Now you are asking, why did they arrest 17 but end up with just one true bill? It is a good question and, while the names of thugs in Mississippi won’t interest you, the fat fish the Feds landed amounted to far more than misdemeanors. They rounded up felony cases that will be charged in federal courts:

- Edward Lyndon Mosely Jr., 24, distribution of crack cocaine

- Edward House, 39, distribution of powder cocaine and distribution of crack cocaine

- Joshua Cannon, 25, cocaine possession

- Anand Vijay Shegog, 39, sale of a controlled substance

- Mondarious Armstead, 23, public drunk; receiving stolen property; possession, sale, transfer of stole firearm

- Gregory B. Andrews, 22, distribution of powder cocaine (x2)

- D’lirian Case, 18, attempt to pass counterfeit and passing counterfeit

- Janicholas Vankeith Scott, 34, sale of cocaine

- James Mosely Jr., 26, robbery, sale of cocaine, presenting false cocaine in state

- George Todd, 23, attempt to pass counterfeit

- Dedrick Ivery, 39, possession of controlled substance; child abuse; firearm enhancement; felon in possession of firearm in proximity to school/church

- Antonio Johnson, 28, possession controlled substance with intent

- Xavier Hooks, 25, possession gun by felon; possession of a stolen gun

- Kevin Windfield, 37, sale of controlled substance

- Elgin Lamar, 38, possession of controlled substance (x2); possession of controlled substance with intent, child endangerment (x2)

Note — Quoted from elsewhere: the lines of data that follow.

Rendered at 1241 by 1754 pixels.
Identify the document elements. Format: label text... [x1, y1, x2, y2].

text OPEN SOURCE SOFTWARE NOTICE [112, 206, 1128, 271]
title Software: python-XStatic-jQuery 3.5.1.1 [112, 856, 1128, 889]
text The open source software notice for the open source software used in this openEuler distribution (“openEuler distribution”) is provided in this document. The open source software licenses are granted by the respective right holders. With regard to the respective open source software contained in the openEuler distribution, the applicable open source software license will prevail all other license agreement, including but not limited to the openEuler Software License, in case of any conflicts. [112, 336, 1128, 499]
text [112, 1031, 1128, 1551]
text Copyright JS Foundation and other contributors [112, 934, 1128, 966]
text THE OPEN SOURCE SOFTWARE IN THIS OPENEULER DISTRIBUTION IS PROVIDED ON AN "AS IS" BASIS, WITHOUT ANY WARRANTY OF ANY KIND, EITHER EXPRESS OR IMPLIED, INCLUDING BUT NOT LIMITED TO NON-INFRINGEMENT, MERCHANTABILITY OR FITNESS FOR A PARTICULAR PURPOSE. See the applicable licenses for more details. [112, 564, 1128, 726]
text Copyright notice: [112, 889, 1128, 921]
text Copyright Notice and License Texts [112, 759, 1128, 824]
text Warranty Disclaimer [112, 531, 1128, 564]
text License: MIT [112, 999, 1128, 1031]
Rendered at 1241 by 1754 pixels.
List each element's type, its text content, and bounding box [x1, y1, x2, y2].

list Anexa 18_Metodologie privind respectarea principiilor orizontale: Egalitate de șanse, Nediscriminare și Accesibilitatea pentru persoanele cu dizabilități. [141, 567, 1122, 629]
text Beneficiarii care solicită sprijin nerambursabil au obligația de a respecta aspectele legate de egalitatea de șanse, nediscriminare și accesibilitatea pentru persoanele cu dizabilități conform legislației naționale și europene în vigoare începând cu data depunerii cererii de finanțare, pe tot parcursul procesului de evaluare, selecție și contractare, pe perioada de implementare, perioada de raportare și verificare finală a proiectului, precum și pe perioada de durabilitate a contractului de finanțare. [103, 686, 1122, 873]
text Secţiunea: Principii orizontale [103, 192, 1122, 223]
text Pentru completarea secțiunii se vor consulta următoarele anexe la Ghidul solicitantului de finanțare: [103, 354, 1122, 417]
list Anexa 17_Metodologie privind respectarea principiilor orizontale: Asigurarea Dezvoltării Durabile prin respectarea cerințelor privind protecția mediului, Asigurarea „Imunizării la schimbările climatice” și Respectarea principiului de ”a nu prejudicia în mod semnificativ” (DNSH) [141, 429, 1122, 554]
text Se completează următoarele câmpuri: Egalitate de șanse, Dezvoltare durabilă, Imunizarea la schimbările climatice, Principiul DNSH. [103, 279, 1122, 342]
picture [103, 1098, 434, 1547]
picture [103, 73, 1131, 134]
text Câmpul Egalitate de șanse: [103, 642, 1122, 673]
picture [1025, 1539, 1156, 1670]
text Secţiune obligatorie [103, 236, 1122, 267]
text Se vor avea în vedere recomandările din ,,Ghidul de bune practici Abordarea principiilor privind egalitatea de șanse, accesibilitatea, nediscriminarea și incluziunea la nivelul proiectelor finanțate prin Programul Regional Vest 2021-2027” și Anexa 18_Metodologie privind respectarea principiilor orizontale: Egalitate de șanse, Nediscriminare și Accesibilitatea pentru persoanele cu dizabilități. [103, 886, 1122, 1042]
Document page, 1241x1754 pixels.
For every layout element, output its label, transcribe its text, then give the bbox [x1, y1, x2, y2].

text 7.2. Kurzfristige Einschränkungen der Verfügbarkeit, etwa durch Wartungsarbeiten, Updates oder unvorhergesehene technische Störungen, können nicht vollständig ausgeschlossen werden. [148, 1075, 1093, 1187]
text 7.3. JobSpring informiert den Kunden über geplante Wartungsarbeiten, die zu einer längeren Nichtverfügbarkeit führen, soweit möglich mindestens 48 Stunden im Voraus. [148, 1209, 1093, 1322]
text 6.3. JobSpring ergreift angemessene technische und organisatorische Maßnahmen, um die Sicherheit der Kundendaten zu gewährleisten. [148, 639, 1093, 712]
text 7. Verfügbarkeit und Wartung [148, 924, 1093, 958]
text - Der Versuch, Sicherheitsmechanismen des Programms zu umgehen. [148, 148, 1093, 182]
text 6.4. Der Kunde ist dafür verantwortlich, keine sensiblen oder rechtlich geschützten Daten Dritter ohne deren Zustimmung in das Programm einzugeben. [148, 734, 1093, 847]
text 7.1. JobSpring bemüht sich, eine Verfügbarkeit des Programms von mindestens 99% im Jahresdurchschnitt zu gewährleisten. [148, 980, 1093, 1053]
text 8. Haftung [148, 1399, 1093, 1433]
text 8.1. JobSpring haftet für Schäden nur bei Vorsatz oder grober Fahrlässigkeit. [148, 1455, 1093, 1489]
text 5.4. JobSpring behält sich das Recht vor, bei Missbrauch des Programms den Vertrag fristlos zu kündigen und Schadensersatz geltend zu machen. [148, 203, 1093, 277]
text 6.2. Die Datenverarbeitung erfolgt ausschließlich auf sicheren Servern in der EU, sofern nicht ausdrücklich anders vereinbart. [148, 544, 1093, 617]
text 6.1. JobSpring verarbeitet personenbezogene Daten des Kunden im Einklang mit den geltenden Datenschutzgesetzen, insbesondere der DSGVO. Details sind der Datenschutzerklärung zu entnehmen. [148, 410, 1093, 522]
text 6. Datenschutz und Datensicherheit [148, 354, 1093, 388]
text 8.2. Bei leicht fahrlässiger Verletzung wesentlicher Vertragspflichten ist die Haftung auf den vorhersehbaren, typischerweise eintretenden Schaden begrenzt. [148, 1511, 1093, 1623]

- Deon Smith, 20, passing counterfeit

- Stanley Coleman, 40, sale of cocaine (x4)

Several of these guys were parole jumpers. The point is that the Violence Reduction Initiative has been ineffective but by asking the FBI, the TBI, the Bureau of Alcohol, Tobacco and Firearms, and any other source like the Tennessee Highway Patrol SWAT team to launch an effort with the jaws of a bulldog, we can make a dent in our shooting-every-day idiocy.

The VRI, on the surface, was a brilliant try by Berke and his team but sending hundreds of thousands to some expert in New York hasn’t fared well. DA Pinkston’s reasoning is easy to understand – the police haven’t brought him enough felony cases when compared to shootings in the street.

The only answer at this point seems to come down a lot harder. There is a war in our poor neighborhoods and, when it spills onto Brainerd Road in broad daylight, a different course of action is inevitable. A car hits the gas pumps early Sunday morning. Pick a day and you’ll find a shooting.

Let’s let Pinkston’s task force take a turn at the plate. The VRI clearly isn’t the answer.